Ricollegandomi a quanto appena detto, potrei rispondere continuando a elencare i numerosissimi campi nei quali oggi molti studiosi utilizzano il termine egemonia come un fondamentale strumento analitico, dalla linguistica all’antropologia, dalla teoria del discorso alla geografia, dalla pedagogia alla letteratura, dalla storia della scienza allo studio delle religioni, dall’economia politica alle relazioni internazionali… Nello stesso tempo, proprio l’indebolimento delle grandi istituzioni politico-sociali della modernità, dallo stato-nazione al partito-classe, nonché in ambito internazionale il venir meno del bipolarismo che ha dominato buona parte del ‘secolo breve’, ha indotto alcuni studiosi ad affermare che nel mondo di oggi non ci sia più spazio per un’egemonia intesa nel senso tradizionale del termine, statuale e/o sociale, per cui vivremmo in una situazione post-egemonica.

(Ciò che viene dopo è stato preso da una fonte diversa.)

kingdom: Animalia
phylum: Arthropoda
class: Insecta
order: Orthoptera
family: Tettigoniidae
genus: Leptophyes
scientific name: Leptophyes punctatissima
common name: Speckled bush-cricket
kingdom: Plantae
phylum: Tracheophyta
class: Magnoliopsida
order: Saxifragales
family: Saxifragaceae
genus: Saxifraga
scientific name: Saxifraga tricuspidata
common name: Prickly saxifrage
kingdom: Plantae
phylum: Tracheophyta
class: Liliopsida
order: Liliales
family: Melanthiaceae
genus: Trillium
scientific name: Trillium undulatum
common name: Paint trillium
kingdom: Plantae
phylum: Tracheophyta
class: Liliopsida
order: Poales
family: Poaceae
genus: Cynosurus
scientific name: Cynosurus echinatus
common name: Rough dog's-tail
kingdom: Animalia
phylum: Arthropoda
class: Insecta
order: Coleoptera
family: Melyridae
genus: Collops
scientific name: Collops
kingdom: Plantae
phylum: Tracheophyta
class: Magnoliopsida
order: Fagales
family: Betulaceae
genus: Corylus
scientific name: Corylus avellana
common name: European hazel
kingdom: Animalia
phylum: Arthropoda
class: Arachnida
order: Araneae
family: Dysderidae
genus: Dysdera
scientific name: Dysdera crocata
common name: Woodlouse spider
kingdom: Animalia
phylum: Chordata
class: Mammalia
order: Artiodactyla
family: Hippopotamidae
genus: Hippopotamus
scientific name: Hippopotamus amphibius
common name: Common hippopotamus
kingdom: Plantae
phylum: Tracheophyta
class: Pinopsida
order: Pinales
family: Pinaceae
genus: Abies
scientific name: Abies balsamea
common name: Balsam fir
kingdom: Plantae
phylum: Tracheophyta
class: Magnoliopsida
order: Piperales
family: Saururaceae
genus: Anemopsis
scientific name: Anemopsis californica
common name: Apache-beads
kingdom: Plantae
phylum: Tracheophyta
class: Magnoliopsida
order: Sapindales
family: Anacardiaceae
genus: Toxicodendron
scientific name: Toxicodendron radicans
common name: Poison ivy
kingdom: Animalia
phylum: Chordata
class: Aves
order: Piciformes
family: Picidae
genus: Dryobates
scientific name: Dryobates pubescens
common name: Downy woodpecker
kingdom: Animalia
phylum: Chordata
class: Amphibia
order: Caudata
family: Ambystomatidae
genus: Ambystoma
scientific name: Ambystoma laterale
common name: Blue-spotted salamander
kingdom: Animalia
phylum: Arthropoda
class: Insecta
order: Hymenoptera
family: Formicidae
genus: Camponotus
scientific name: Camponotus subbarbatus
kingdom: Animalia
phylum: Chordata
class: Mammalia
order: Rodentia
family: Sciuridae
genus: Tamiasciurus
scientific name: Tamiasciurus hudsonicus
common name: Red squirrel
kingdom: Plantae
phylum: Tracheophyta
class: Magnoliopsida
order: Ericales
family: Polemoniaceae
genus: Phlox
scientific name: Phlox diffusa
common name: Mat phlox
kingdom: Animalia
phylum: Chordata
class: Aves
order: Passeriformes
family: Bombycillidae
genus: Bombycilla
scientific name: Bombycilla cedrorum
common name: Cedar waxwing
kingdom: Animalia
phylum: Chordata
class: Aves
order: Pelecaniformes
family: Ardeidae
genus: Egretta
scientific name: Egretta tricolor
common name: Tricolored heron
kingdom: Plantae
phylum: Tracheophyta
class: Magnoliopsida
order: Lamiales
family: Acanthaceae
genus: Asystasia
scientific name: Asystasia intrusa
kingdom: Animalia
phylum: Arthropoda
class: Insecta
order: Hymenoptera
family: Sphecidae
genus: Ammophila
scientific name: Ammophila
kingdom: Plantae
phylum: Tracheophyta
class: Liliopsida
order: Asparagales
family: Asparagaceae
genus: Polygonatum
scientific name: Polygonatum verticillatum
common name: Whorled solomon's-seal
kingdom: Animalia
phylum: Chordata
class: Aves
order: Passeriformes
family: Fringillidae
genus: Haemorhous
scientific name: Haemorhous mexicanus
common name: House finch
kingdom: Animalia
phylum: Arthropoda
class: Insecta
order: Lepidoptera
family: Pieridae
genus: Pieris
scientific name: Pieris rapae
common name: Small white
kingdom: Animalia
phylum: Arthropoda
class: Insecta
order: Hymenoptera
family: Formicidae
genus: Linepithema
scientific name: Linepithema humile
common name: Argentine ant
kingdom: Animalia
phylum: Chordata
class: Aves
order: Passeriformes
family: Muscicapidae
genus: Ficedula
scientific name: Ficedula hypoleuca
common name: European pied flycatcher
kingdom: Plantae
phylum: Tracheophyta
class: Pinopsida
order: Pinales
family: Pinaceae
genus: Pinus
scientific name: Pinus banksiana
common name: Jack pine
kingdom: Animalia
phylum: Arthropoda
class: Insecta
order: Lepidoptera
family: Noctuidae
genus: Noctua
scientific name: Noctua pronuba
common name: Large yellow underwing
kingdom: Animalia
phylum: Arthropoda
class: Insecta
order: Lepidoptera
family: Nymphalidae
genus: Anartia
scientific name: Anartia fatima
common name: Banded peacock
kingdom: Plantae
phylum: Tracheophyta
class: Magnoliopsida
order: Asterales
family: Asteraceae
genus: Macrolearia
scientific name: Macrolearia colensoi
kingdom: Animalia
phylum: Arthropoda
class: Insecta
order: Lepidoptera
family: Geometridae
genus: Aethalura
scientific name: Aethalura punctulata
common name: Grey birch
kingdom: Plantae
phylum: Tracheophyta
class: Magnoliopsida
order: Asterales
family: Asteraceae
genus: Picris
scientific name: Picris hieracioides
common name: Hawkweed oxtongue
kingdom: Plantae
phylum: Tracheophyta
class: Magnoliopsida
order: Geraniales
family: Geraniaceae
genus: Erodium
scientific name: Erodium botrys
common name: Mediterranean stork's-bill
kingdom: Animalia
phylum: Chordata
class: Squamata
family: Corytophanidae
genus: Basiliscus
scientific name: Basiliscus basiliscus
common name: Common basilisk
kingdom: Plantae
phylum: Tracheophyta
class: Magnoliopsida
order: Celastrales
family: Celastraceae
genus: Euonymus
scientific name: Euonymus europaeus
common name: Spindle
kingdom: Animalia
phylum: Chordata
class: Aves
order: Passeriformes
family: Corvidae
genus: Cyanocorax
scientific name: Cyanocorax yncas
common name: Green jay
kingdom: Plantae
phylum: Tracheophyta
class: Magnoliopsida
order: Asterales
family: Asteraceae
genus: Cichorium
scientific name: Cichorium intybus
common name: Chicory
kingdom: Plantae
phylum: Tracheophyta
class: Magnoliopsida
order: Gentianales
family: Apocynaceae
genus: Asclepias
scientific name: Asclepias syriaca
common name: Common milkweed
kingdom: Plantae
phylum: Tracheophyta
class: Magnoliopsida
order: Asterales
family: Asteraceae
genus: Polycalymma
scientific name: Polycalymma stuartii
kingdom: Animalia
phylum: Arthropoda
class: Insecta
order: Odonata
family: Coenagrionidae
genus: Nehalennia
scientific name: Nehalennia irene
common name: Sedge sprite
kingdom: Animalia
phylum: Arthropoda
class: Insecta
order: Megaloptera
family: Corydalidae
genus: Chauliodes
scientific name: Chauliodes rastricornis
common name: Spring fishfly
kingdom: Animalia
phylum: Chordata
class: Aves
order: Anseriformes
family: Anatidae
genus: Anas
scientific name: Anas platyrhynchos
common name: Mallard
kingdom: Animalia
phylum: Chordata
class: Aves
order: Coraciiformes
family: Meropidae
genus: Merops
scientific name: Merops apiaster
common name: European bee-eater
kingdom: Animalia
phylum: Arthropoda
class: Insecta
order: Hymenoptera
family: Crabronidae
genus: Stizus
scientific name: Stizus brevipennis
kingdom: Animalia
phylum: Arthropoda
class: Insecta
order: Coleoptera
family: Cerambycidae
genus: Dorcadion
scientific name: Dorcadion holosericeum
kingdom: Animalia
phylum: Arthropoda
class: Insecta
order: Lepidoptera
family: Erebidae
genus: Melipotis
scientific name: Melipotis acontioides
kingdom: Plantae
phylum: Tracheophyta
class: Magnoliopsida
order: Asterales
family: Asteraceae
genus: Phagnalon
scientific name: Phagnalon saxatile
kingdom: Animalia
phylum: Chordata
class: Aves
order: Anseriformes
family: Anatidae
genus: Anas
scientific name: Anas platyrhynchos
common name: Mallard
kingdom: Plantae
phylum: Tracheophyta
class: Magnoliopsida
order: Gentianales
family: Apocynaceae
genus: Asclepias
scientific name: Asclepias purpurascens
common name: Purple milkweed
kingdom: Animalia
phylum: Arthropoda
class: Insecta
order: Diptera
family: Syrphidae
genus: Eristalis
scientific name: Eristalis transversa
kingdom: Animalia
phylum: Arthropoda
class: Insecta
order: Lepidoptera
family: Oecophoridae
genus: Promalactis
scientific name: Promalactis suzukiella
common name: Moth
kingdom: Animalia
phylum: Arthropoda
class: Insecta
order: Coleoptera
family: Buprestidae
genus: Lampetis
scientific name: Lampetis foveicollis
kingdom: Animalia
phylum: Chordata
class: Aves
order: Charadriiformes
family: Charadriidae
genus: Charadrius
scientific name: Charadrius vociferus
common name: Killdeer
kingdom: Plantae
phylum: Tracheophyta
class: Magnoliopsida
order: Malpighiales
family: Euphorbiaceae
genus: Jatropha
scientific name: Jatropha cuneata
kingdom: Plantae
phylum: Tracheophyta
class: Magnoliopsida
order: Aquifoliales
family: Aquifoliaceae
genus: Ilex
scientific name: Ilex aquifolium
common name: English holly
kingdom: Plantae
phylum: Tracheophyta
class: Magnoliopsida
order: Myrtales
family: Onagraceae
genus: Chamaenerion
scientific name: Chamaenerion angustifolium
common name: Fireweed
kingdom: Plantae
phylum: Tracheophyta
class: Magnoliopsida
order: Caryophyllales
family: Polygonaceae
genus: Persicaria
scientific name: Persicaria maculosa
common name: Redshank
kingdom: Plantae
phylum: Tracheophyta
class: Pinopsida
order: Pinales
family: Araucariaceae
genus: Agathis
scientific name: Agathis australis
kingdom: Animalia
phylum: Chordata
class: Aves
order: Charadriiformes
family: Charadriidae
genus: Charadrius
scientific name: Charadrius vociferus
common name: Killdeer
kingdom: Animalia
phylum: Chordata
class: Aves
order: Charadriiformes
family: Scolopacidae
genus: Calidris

Come sempre è molto difficile analizzare i processi in atto e soprattutto leggerli con categorie analitiche sorte in epoche e contesti differenti, e pertanto da storico (della filosofia) sarei tentato per il momento di sospendere il giudizio; non mi sento tuttavia di escludere che l’attuale momento di crisi e frammentazione, che vede l’emergere di particolarismi di ogni genere, non possa portare, in futuro, all’affermarsi di nuove costruzioni egemoniche, magari su base sovranazionale. E del resto, se mi si consente di chiudere con un riferimento all’oggi, la pandemia che ha colpito il mondo intero a partire dal febbraio 2020 non ha dimostrato in maniera inequivocabile da un lato la natura estremamente permeabile delle frontiere e dall’altro l’inadeguatezza della dimensione nazionale (per non dire di quella regionale o locale) per affrontare le sfide di un mondo sempre più globalizzato?